## PAGE EXTRACT
———
Single node deployment docs (#1021)

vishalbollu · deliahu · commit babfd54b982f · 2020-05-06T12:09:25.000-07:00
(cherry picked from commit 75084cf)
diff --git a/docs/guides/single-node-deployment.md b/docs/guides/single-node-deployment.md
@@ -0,0 +1,138 @@
+# Single node deployment
+
+_WARNING: you are on the master branch, please refer to the docs on the branch that matches your `cortex version`_
+
+You can use Cortex to deploy models on a single node. Deploying to a single node can be cheaper than spinning up a Cortex cluster with 1 worker node. It also may be useful for testing your model on a GPU if you don't have access to one locally.
+
+Deploying on a single node entails `ssh`ing into that instance and running Cortex locally. When using this approach, you won't get the the advantages of deploying to a cluster such as autoscaling, rolling updates, etc.
+
+We've included the step-by-step instructions for AWS, although the process should be similar for any other cloud provider.
———
## DATA BELOW
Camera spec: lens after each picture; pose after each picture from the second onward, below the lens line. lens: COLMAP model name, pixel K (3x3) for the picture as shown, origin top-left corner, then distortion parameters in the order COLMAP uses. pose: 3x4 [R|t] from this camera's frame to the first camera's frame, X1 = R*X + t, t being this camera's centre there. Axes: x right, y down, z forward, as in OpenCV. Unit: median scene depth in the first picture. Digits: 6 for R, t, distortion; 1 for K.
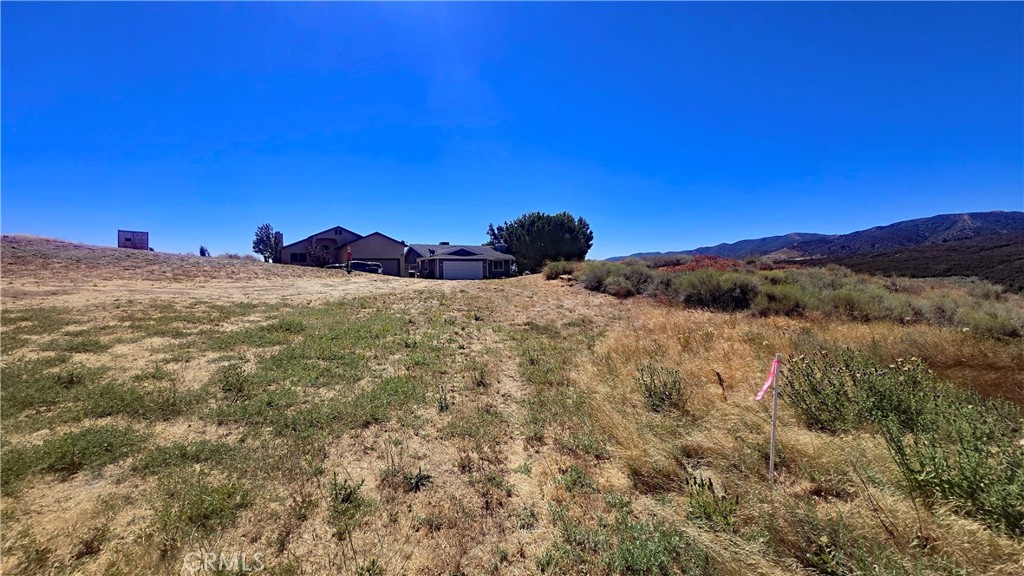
———
## ASSIGNED TASK 1
Do these statements agree with the single node deployment guide? Answer yes or no for each, and quote the words from the guide that settle it.
(a) Running on one node can cost less than a Cortex cluster with one worker node.
(b) A single-node setup still gives you autoscaling and rolling updates.
(c) The guide gives step-by-step instructions for AWS.
## ASSIGNED TASK 2
Copy the single node deployment guide word for word, from "diff --git a/docs/guides/single-node-deployment.md" to "to one locally.".

## TASK OUTPUT 1
(a) Yes: "Deploying to a single node can be cheaper than spinning up a Cortex cluster with 1 worker node."
(b) No: "you won't get the the advantages of deploying to a cluster such as autoscaling, rolling updates, etc."
(c) Yes: "We've included the step-by-step instructions for AWS"

## TASK OUTPUT 2
diff --git a/docs/guides/single-node-deployment.md b/docs/guides/single-node-deployment.md
@@ -0,0 +1,138 @@
+# Single node deployment
+
+_WARNING: you are on the master branch, please refer to the docs on the branch that matches your `cortex version`_
+
+You can use Cortex to deploy models on a single node. Deploying to a single node can be cheaper than spinning up a Cortex cluster with 1 worker node. It also may be useful for testing your model on a GPU if you don't have access to one locally.